Well first you should stop attacking the remote wire, it doesn't like that . After that is all taken care of, check the amp with the remote wire and everything hooked up. Is the protection light on? Is it possible you wired the subs to the amp in parallel instead of series and dropped the impedence too low for the amp to handle?


----------



## Russia (Jul 24, 2003)

One thing I know...did you ground the Amp? Cause that was a prob we ran into for 20 seconds when we forgot to ground my amp.


----------



## 200esex (Jun 8, 2003)

amp is grounded. i stopped attacking the remote wire lol. your idea sounds interesting sr20demon. not sure what it means though... The subs in the box i believe are powered in series (that means their all seperately wired right) some guy told me to bridge them when i connected them to the amp..... not sure what he did but only two wire go to 2 of the 4 terminals on the amp... i know nothing about subs incase you didnt notice.


----------



## droppinbottom (Jun 30, 2003)

dude check to see what ohm load each sub is at the w-0 is available in three ohm load configs 4, 8, or 12. second check to see what ohm stable your amp is at. then get back to us


----------



## 200esex (Jun 8, 2003)

what ohm stable?.... I changed all the nobs and switches around while music was playing and they never worked.... BTW whenever i turn on my car / headunit the subs give like 2 ponds it's really odd.


----------



## sr20dem0n (Mar 19, 2003)

The thump is probably just a small DC signal that gets passed to the sub when the amp turns on and off, nothing to worry about.

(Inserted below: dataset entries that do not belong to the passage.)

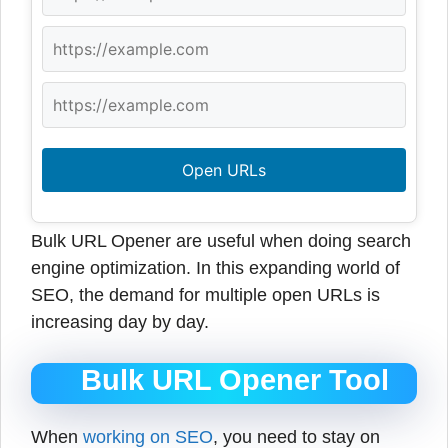
Open URLs
Bulk URL Opener are useful when doing search
engine optimization. In this expanding world of
SEO, the demand for multiple open URLs is
increasing day by day.
Bulk URL Opener Tool
When
working on SEO
, you need to stay on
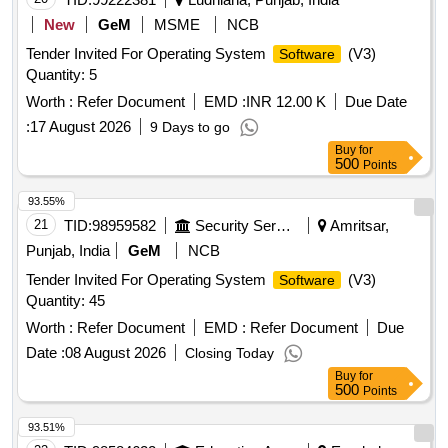
New
GeM
MSME
NCB
Tender Invited For Operating System
(V3)
Software
Quantity: 5
Worth :
Refer Document
EMD :
INR 12.00 K
Due Date
:
17 August 2026
9 Days to go
Buy
for
500
Points
93.55%
21
TID:
98959582
Security Services
Amritsar,
Punjab, India
GeM
NCB
Tender Invited For Operating System
(V3)
Software
Quantity: 45
Worth :
Refer Document
EMD :
Refer Document
Due
Date :
08 August 2026
Closing Today
Buy
for
500
Points
93.51%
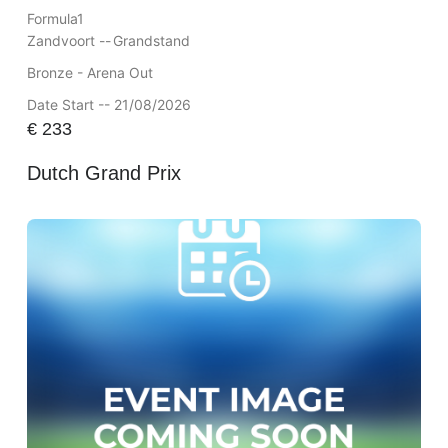
Formula1
Zandvoort --
Grandstand
Bronze - Arena Out
Date Start -- 21/08/2026
€
233
Dutch Grand Prix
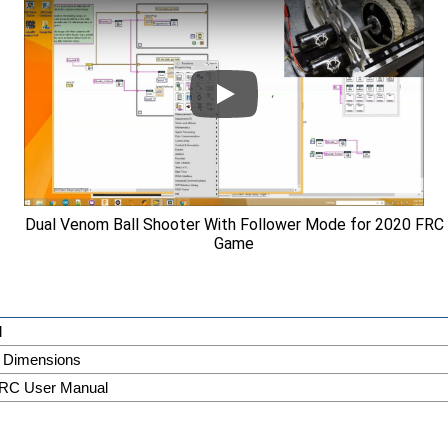
Dual Venom Ball Shooter With Follower Mode for 2020 FRC
Game
l
 Dimensions
RC User Manual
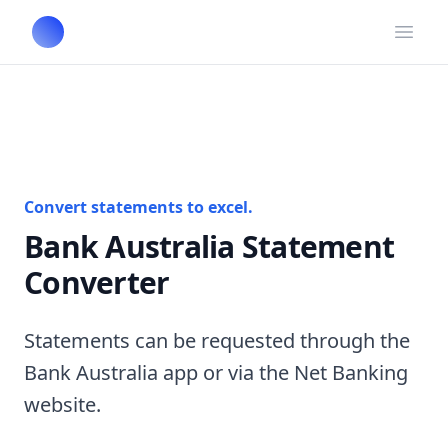
Open
Convert statements to excel.
Bank Australia Statement
Converter
Statements can be requested through the
Bank Australia app or via the Net Banking
website.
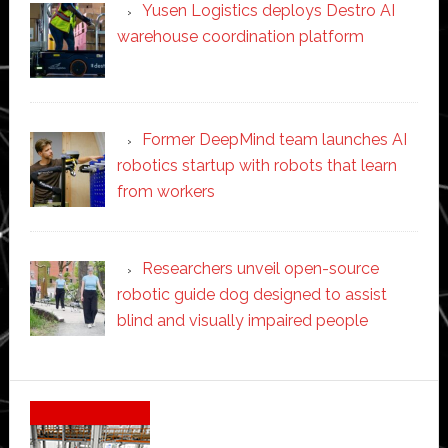
Yusen Logistics deploys Destro AI
warehouse coordination platform
Former DeepMind team launches AI
robotics startup with robots that learn
from workers
Researchers unveil open-source
robotic guide dog designed to assist
blind and visually impaired people
Secondary
Sidebar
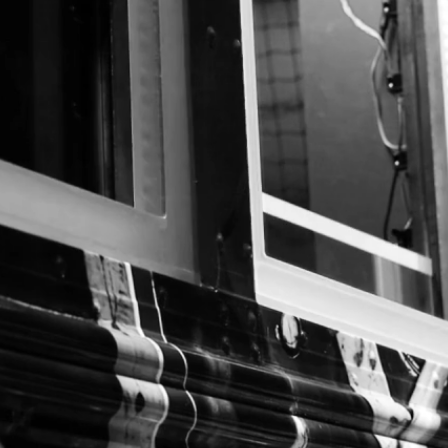
case studies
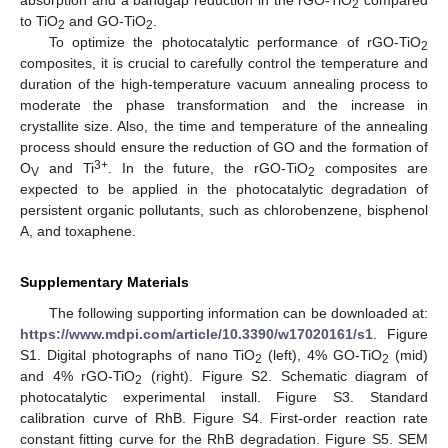
absorption and a bandgap reduction in the rGO-TiO
compared
2
to TiO
and GO-TiO
.
2
2
To optimize the photocatalytic performance of rGO-TiO
2
composites, it is crucial to carefully control the temperature and
duration of the high-temperature vacuum annealing process to
moderate the phase transformation and the increase in
11. May
12. May
13. May
14. May
15. May
16. May
17. May
18. May
19. May
21. May
22. May
23. May
24. May
25. May
26. May
27. May
28. May
29. May
31. May
1. Jun
2. Jun
3. Jun
4. Jun
5. Jun
6. Jun
7. Jun
8. Jun
10. Jun
11. Jun
12. Jun
13. Jun
14. Jun
15. Jun
16. Jun
17. Jun
18. Jun
20. Jun
21. Jun
22. Jun
23. Jun
24. Jun
25. Jun
26. Jun
27. Jun
28. Jun
30. Jun
1. Jul
2. Jul
3. Jul
4. Jul
5. Jul
6. Jul
7. Jul
8. Jul
10. Jul
11. Jul
12. Jul
13. Jul
14. Jul
15. Jul
16. Jul
17. Jul
18. Jul
20. Jul
21. Jul
22. Jul
23. Jul
24. Jul
25. Jul
26. Jul
27. Jul
28. Jul
30. Jul
31. Jul
1. Aug
2. Aug
3. Aug
4. Aug
5. Aug
6. Aug
7. Aug
crystallite size. Also, the time and temperature of the annealing
process should ensure the reduction of GO and the formation of
3+
O
and Ti
. In the future, the rGO-TiO
composites are
V
2
expected to be applied in the photocatalytic degradation of
persistent organic pollutants, such as chlorobenzene, bisphenol
A, and toxaphene.
Supplementary Materials
The following supporting information can be downloaded at:
https://www.mdpi.com/article/10.3390/w17020161/s1
. Figure
S1. Digital photographs of nano TiO
(left), 4% GO-TiO
(mid)
2
2
and 4% rGO-TiO
(right). Figure S2. Schematic diagram of
2
photocatalytic experimental install. Figure S3. Standard
calibration curve of RhB. Figure S4. First-order reaction rate
constant fitting curve for the RhB degradation. Figure S5. SEM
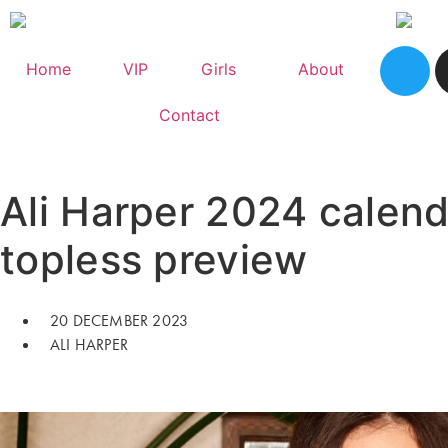
Home
VIP
Girls
About
Contact
Ali Harper 2024 calend
topless preview
20 DECEMBER 2023
ALI HARPER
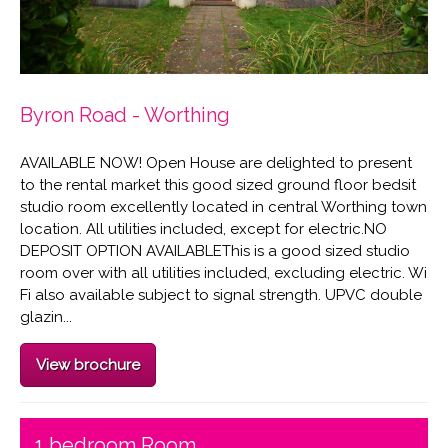
Byron Road - Worthing
AVAILABLE NOW! Open House are delighted to present
to the rental market this good sized ground floor bedsit
studio room excellently located in central Worthing town
location. All utilities included, except for electric.NO
DEPOSIT OPTION AVAILABLEThis is a good sized studio
room over with all utilities included, excluding electric. Wi
Fi also available subject to signal strength. UPVC double
glazin...
View brochure
1 bedroom Room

So your amp is bridged (wired from the + on one channel and the - on the other channel). Most amps are only stable down to 4ohm when bridged. You need to check how the subs are wired and what the ohm configuration is for each one. If you have the 4ohm versions of the sub and they're wired in parallel you will be putting a 2ohm load on your amp. Since it probably is only stable down to 4ohm, a 2ohm load will send it into protection mode.


----------



## droppinbottom (Jun 30, 2003)

the thump sound you are getting is not normal i would check the groung that is the most common source for the thump sound. what model clarion amp do you have? most amps are only 2 ohm stable. if you have it at one ohm the overload should kick in and not let the amp work


----------



## 200esex (Jun 8, 2003)

the amp turns on. so it must be grounded right?
its a clarion proaudio 75Wx2


----------



## droppinbottom (Jun 30, 2003)

an amp will still turn on even if it is not grounded properly. find out what ohm load the subs are so we can figure out what ohm load you need to have them at


----------



## 200esex (Jun 8, 2003)

ok so im driving today and the subs just kick in. then the amp fell off the sub box (not screwed down woops) and now they dont work anymore. I think a wire might be bad because i got them from my friend used and he said they just ripped em out of his car.


----------